Source records
━━━━

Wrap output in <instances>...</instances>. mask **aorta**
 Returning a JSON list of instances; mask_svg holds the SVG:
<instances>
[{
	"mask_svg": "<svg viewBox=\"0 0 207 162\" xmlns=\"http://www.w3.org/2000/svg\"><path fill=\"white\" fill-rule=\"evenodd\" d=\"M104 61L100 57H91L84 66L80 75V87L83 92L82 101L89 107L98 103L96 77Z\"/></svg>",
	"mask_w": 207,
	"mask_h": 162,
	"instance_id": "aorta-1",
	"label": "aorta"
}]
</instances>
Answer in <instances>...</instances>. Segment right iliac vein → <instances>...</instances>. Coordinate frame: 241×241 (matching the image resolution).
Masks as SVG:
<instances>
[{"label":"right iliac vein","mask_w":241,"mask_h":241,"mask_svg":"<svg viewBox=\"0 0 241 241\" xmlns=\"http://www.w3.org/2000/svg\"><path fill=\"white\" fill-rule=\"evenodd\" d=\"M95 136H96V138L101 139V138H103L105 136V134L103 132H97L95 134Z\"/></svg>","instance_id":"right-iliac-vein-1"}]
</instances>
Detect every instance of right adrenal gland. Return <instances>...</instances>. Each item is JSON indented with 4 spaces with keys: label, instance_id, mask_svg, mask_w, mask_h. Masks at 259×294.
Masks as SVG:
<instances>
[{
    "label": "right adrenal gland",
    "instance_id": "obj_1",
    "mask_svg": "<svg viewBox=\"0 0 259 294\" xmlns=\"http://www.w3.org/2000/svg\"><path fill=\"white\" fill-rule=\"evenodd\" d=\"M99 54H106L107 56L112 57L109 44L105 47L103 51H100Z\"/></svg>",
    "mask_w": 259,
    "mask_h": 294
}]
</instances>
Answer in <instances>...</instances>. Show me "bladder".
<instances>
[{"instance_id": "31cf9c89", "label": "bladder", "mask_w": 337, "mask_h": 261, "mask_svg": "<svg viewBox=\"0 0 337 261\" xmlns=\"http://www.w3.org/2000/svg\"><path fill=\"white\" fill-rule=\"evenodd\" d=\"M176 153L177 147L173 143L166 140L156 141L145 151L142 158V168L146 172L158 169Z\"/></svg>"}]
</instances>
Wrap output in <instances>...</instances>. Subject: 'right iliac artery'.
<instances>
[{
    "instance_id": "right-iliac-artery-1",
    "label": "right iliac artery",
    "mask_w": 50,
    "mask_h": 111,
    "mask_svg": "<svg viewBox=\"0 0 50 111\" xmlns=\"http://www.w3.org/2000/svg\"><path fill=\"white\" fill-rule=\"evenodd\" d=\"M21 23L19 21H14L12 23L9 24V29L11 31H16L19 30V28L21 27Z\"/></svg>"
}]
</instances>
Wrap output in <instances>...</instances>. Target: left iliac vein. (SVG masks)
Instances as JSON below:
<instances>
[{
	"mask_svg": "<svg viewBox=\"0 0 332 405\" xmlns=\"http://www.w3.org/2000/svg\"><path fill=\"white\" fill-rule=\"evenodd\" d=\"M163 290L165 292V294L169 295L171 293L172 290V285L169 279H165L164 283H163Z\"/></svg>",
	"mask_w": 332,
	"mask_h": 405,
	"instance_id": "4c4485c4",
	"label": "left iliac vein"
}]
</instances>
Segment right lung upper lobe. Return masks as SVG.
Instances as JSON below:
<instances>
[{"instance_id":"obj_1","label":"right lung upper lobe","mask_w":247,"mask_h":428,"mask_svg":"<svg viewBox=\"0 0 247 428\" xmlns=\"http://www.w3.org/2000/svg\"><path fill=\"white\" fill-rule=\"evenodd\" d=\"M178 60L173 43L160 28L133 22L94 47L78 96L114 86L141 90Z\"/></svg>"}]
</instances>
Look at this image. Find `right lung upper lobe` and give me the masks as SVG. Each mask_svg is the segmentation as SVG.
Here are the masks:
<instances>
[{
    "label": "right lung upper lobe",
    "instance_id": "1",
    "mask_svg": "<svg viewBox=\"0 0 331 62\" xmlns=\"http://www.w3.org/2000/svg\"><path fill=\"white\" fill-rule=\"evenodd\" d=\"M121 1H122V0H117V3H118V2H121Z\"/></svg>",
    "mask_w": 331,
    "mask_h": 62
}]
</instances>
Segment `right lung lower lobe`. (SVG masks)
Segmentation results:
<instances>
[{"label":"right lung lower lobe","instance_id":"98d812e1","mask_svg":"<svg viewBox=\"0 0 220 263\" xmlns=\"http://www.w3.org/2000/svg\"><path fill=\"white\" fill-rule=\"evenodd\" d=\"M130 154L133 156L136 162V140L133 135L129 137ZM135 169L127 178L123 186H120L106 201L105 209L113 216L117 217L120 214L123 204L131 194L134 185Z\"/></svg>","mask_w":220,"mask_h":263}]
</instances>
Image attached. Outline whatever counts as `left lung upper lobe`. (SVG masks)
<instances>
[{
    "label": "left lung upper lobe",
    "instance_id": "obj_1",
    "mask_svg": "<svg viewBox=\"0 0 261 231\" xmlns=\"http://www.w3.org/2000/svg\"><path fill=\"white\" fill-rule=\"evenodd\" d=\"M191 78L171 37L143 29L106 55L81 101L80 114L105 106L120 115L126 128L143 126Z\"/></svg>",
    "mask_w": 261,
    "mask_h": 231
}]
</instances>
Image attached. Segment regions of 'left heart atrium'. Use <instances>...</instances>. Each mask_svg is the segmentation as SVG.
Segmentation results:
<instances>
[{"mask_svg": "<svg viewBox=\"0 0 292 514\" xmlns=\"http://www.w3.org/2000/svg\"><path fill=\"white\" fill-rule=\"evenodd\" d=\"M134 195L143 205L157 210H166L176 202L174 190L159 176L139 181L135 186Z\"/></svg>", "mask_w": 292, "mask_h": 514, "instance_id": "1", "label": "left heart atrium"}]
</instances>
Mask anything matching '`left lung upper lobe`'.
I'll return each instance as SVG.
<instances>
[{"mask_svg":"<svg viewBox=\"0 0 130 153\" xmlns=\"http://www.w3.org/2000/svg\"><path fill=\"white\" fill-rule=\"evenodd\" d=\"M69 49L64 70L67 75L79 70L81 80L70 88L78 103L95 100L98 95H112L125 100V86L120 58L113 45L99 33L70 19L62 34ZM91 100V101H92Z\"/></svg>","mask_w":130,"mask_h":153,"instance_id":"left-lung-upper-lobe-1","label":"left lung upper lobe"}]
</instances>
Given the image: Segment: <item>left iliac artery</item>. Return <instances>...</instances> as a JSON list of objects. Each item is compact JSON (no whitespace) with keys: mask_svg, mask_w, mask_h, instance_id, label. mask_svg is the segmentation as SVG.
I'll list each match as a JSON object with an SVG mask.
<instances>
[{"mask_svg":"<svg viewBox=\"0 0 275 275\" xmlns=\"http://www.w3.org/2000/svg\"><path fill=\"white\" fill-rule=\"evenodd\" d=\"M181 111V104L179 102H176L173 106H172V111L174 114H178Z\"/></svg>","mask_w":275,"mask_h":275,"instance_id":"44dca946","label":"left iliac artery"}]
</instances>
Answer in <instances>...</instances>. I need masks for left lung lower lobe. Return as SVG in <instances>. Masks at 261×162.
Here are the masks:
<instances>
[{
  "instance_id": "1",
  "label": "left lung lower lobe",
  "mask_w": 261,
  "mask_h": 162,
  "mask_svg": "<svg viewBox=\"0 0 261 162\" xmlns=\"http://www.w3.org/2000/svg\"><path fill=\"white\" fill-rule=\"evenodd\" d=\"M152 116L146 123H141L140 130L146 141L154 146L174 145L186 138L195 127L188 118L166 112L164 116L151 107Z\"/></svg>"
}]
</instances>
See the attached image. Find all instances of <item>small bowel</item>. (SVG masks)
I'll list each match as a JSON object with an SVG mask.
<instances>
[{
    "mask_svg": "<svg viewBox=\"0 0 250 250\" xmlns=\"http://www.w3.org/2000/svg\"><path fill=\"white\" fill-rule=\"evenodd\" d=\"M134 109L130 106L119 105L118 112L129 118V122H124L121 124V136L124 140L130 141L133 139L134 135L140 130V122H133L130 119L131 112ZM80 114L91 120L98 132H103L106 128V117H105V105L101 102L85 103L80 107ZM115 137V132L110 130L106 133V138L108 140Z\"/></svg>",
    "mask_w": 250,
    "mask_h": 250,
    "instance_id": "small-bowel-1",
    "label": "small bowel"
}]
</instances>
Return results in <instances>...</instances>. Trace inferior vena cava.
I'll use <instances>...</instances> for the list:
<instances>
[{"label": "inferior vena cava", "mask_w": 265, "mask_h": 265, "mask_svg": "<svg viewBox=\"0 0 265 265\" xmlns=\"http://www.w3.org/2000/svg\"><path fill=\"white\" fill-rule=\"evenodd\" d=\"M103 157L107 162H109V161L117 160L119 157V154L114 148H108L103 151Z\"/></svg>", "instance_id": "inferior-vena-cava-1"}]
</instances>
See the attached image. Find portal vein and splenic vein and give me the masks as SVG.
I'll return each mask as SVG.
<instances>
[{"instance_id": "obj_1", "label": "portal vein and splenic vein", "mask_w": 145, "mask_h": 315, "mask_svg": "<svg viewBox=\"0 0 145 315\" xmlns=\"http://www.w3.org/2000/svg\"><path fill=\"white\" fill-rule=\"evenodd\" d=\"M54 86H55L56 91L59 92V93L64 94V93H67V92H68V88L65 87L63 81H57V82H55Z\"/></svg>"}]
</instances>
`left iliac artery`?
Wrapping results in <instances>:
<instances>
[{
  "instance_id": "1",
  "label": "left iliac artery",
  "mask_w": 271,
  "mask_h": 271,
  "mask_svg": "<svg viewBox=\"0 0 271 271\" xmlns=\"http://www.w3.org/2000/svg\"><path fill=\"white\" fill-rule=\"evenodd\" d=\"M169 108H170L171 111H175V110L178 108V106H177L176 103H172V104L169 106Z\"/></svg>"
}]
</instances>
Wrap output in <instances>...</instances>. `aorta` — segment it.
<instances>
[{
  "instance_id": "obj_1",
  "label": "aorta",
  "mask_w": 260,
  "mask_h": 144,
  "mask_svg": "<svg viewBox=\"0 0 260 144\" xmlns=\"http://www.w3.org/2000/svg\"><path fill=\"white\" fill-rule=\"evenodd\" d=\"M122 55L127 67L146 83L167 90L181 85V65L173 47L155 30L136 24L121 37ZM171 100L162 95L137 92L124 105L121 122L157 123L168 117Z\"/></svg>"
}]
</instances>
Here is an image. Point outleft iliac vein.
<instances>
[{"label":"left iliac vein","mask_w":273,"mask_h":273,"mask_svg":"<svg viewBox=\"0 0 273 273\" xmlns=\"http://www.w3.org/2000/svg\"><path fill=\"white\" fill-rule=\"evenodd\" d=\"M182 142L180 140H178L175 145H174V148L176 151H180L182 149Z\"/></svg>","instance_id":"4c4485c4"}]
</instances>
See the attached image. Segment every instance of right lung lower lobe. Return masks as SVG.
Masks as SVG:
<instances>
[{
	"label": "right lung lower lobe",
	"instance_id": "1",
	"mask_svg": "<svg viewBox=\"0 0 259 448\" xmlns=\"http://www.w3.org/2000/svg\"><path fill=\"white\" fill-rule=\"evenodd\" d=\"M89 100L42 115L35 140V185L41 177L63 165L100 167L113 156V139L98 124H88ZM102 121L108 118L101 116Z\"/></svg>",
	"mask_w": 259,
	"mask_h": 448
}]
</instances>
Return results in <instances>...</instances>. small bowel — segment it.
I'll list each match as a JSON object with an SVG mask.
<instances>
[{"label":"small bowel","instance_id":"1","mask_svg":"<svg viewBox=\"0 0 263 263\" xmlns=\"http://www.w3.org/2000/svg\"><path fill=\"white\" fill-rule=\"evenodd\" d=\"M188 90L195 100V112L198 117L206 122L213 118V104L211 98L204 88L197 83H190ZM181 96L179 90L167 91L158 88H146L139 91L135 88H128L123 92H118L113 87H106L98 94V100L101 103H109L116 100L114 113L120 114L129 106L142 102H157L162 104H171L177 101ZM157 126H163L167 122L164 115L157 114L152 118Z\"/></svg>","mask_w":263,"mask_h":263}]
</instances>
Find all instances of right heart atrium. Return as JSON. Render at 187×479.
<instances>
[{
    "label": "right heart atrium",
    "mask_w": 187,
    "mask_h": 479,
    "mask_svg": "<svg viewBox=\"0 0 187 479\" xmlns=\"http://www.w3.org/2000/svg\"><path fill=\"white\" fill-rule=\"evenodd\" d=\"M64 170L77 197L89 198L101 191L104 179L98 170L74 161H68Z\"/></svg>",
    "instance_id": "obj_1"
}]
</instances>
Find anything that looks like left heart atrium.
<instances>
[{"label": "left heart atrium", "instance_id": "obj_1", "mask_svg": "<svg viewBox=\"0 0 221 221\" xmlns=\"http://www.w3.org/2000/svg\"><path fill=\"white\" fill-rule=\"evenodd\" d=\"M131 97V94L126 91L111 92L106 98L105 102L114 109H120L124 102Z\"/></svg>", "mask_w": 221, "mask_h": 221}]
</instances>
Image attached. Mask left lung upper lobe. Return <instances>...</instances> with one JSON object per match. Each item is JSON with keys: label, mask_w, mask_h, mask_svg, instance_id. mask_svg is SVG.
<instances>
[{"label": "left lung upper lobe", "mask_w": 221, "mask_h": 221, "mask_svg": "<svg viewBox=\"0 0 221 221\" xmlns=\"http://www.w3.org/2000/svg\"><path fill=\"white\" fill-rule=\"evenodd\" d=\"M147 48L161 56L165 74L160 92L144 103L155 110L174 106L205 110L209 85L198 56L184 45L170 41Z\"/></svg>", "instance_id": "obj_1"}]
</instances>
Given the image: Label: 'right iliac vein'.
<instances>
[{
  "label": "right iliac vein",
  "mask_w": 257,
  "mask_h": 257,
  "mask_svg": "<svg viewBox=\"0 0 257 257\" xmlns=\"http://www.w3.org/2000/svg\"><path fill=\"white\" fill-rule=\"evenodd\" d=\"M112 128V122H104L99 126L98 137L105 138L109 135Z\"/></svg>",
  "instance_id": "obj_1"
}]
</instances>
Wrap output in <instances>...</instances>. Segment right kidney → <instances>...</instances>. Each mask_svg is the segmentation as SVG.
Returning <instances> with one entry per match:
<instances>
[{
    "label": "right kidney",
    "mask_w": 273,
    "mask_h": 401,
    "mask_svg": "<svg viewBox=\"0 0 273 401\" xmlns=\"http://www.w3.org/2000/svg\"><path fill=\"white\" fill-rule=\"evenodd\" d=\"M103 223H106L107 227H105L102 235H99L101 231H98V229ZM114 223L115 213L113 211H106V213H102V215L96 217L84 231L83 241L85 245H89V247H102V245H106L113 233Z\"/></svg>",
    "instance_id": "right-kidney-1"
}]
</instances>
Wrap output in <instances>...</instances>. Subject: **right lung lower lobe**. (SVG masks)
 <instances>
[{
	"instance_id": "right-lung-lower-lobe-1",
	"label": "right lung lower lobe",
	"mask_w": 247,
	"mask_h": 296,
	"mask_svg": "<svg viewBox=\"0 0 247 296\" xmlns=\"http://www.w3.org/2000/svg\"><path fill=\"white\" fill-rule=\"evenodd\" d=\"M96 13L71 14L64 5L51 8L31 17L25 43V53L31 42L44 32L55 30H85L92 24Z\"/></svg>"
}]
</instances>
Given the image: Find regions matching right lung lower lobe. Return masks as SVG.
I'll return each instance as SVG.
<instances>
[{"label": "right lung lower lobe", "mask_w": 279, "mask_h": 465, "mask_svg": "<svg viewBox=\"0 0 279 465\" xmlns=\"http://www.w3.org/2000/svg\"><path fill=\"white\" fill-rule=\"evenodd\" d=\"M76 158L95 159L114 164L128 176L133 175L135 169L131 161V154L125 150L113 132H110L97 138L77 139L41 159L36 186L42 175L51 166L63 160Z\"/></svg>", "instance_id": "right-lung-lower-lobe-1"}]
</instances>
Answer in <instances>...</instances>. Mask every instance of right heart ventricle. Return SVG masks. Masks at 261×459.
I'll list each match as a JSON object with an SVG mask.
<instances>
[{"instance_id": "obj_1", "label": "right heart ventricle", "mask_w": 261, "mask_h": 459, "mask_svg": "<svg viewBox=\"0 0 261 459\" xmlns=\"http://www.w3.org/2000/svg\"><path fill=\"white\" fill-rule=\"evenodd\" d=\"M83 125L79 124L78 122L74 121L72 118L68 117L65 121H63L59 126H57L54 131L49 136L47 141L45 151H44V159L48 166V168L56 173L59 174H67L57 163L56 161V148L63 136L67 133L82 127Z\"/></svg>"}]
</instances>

━━━━

§ **THE EXERCISE**: Pull out every line of the records above that contains the string "Answer".

§ **THE REPLY**:
Answer in <instances>...</instances>. Segment right iliac vein → <instances>...</instances>. Coordinate frame: 241×241 (matching the image resolution).
Answer in <instances>...</instances>. Show me "bladder".
Answer in <instances>...</instances>. I need masks for left lung lower lobe. Return as SVG in <instances>. Masks at 261×162.
Answer in <instances>...</instances>. Mask every instance of right heart ventricle. Return SVG masks. Masks at 261×459.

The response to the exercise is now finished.